◆ What you have to do ◆
Wherever "caractéristiques" occurs in the entries, copy the line that holds it.

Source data
■ ■ ■ ■
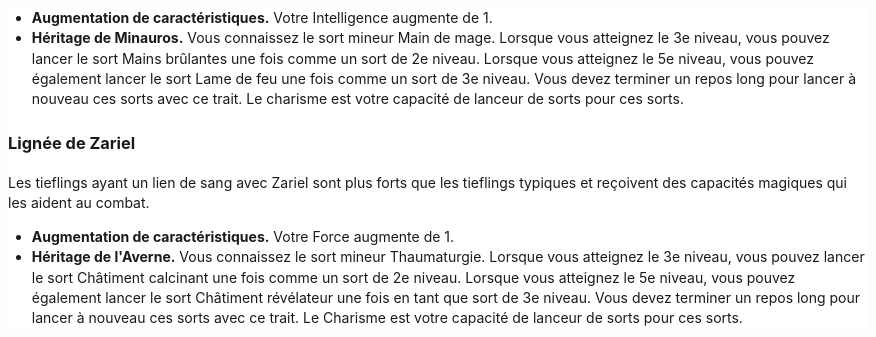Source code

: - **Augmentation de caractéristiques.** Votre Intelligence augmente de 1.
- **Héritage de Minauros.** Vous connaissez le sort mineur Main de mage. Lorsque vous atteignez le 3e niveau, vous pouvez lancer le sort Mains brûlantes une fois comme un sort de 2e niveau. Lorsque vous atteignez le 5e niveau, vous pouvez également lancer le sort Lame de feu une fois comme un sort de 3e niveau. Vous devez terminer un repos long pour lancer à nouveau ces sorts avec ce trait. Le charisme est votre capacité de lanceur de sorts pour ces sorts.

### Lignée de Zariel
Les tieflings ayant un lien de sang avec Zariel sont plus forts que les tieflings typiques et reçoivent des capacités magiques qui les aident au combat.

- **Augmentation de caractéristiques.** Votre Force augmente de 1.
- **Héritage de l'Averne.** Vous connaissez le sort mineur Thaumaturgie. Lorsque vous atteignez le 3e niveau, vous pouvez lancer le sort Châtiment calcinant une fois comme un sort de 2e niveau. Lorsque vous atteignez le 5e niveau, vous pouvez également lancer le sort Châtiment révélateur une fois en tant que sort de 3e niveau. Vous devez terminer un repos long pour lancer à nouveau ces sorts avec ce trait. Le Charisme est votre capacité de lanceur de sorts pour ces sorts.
■ ■ ■ ■
◆ Your solution ◆
: - **Augmentation de caractéristiques.** Votre Intelligence augmente de 1.
- **Augmentation de caractéristiques.** Votre Force augmente de 1.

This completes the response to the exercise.